**YOUR ASSIGNMENT:**
Would you write out the listing verbatim and skip every picture in it?

**AVAILABLE DATA:**
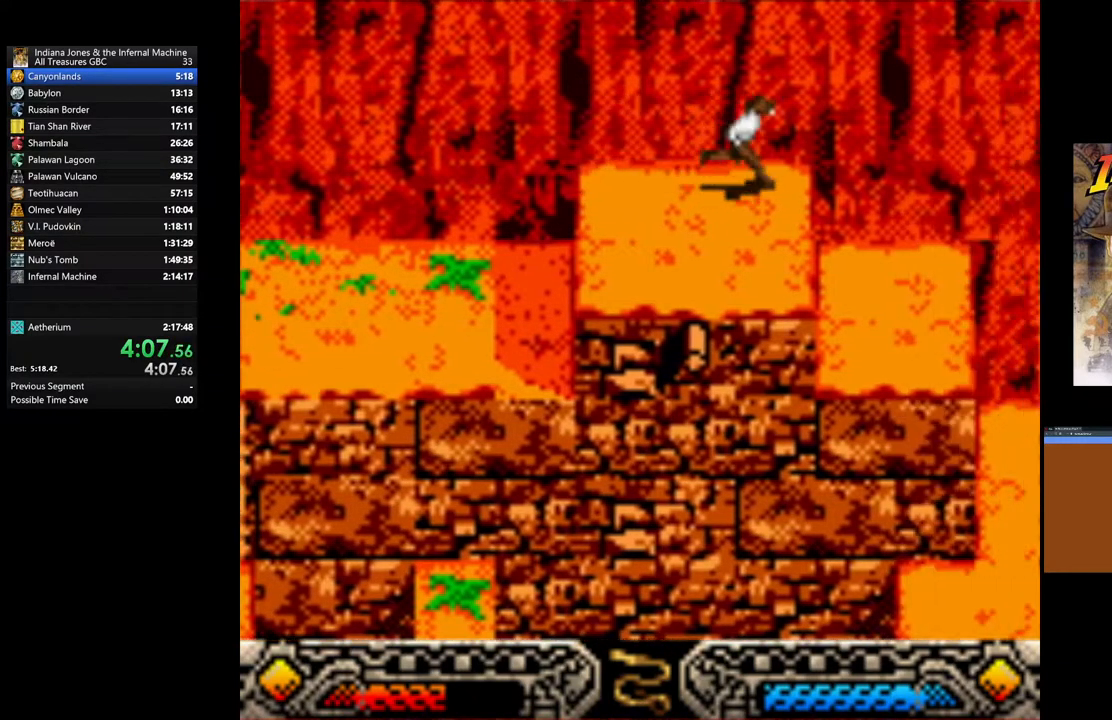
{"buttons": [], "left_stick": "right", "right_stick": "center", "events": []}
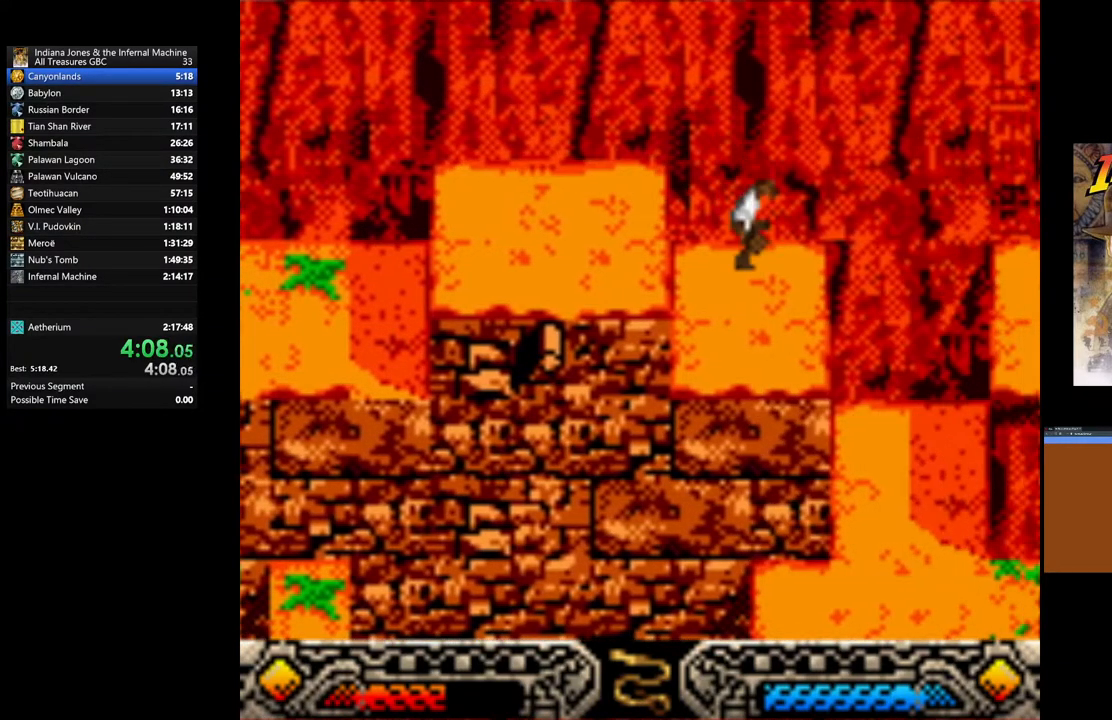
{"buttons": [], "left_stick": "right", "right_stick": "center", "events": []}
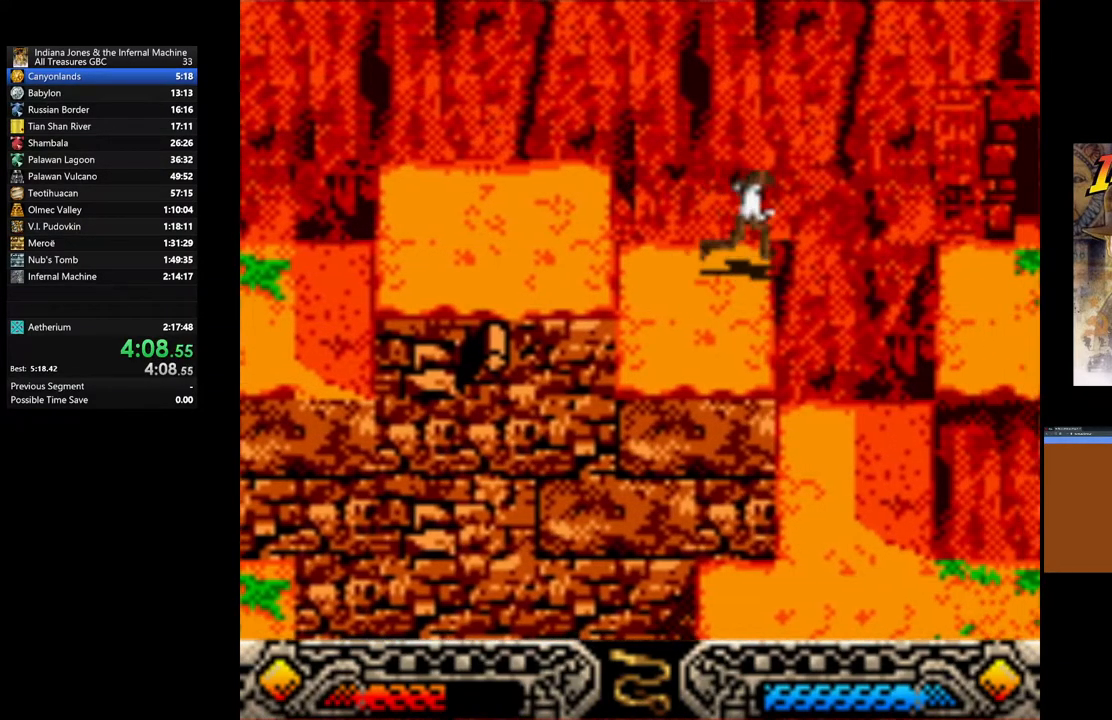
{"buttons": ["B"], "left_stick": "right", "right_stick": "center", "events": [[67, "B", "down"]]}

**SOLUTION FOR THIS TASK:**
{"buttons": [], "left_stick": "right", "right_stick": "center", "events": []}
{"buttons": [], "left_stick": "right", "right_stick": "center", "events": []}
{"buttons": ["B"], "left_stick": "right", "right_stick": "center", "events": [[67, "B", "down"]]}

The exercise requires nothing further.